Edward Snowden Fuels The Fantasy Life Of 007-Wannabe Tax-Feeders

Hop on a “mental plane” with me for a moment, and let’s take a look at this situation from 50,000 feet.

Members of our “Intelligence community” want Edward Snowden murdered, and at least one is fantasizing about how he would do it, while another even believes we should dispense with this citizen’s constitutional right to a fair trial.

From Buzzfeed:

“In a world where I would not be restricted from killing an American, I personally would go and kill him myself,” a current NSA analyst told BuzzFeed. “A lot of people share this sentiment.”

“I would love to put a bullet in his head,” one Pentagon official, a former special forces officer, said bluntly. “I do not take pleasure in taking another human beings life, having to do it in uniform, but he is single-handedly the greatest traitor in American history.”

That violent hostility lies just beneath the surface of the domestic debate over NSA spying is still ongoing. Some members of Congress have hailed Snowden as a whistle-blower, the New York Times has called for clemency, and pundits regularly defend his actions on Sunday talk shows. In intelligence community circles, Snowden is considered a nothing short of a traitor in wartime.

“His name is cursed every day over here,” a defense contractor told BuzzFeed, speaking from an overseas intelligence collections base. “Most everyone I talk to says he needs to be tried and hung, forget the trial and just hang him.”

One Army intelligence officer even offered BuzzFeed a chillingly detailed fantasy.

“I think if we had the chance, we would end it very quickly,” he said. “Just casually walking on the streets of Moscow, coming back from buying his groceries. Going back to his flat and he is casually poked by a passerby. He thinks nothing of it at the time starts to feel a little woozy and thinks it’s a parasite from the local water. He goes home very innocently and next thing you know he dies in the shower.”
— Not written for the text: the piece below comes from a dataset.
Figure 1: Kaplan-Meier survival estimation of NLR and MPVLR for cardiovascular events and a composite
Snowden’s crime? Exposing unconstitutional surveillance activities by the Federal government and its contractors.

Some “spies” are perturbed because their “assets” no longer speak with them, out of fear they will be exposed. Perhaps these individuals should consider this as “collateral damage” (a term with which the military and intelligence communities are very familiar) in the quest to expose what the NSA is doing.

(I wonder if those quoted get as upset when their activities murder innocent people overseas, as they are by what Mr. Snowden did? Their desire to kill him may unwittingly reveal the answer—they’ve become callous about the sacrifice of human life in the pursuit of their objectives.)
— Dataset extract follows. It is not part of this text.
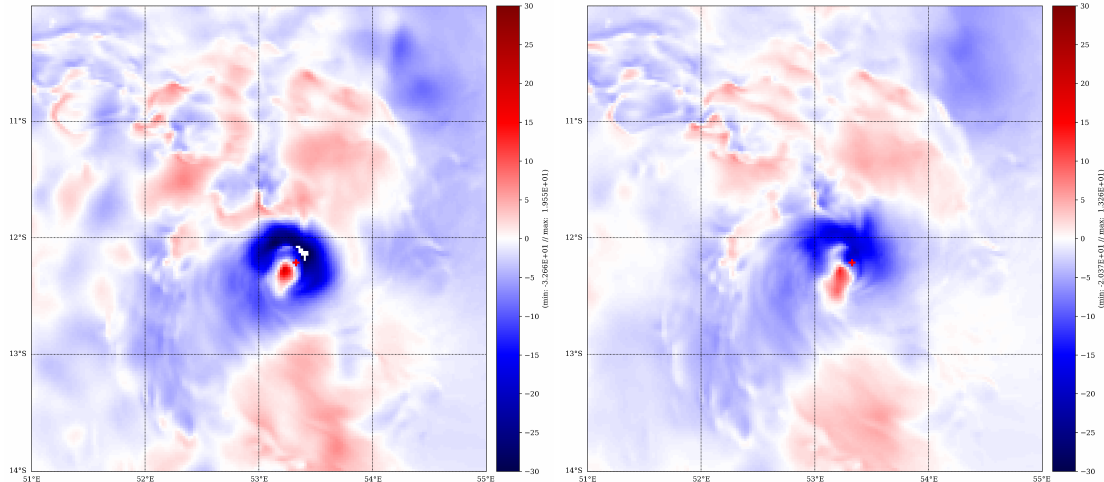
Figure 19. Analysis increments for surface wind speed with thinning of 5 km ( left ), 20 km ( right ) for SAR data assimilation. Units are m · s − 1 . Red cross is the estimated TC center position interpolated from TC position extracted from BT on 7 February 2019 00:00Z and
Meanwhile, back home, American journalists recently experienced a chill amongst sources, who now fear speaking to them. Why? Because U.S. Attorney General Eric Holder approved wire-tapping of AP, Fox, and others who were simply doing their Constitutionally-protected jobs.

So, on the one hand we have taxpayer-paid folks mad about someone exposing their unconstitutional activities, and on the other we have government conducting further unconstitutional acts, yet we’re supposed to support the desire to murder a whistleblower, and to infringe on the actions of a free press?

In each of these cases Federal employees are saying “the Constitution be damned” and the other is merely attempting to fulfill its responsibilities in a free society.

Yes, it’s a worrisome thing that we’ve gone “partially blind” in regards to some of our legitimate intelligence needs. But perhaps we should see that it never would have happened had those Federal activities been properly limited by the Constitution the government was created to protect and defend.

I submit that the most dangerous blindness today is not in regards to foreign intelligence, but in refusing to see the thick line between upholding one’s oath to protect and defend the Constitution, versus defending the entity of the Federal government. Those tasks are emphatically not the same.

The Federal government has been foolishly released from what Thomas Jefferson termed “the chains of the Constitution” by which it was to be bound. It’s far past time to put those chains back in place.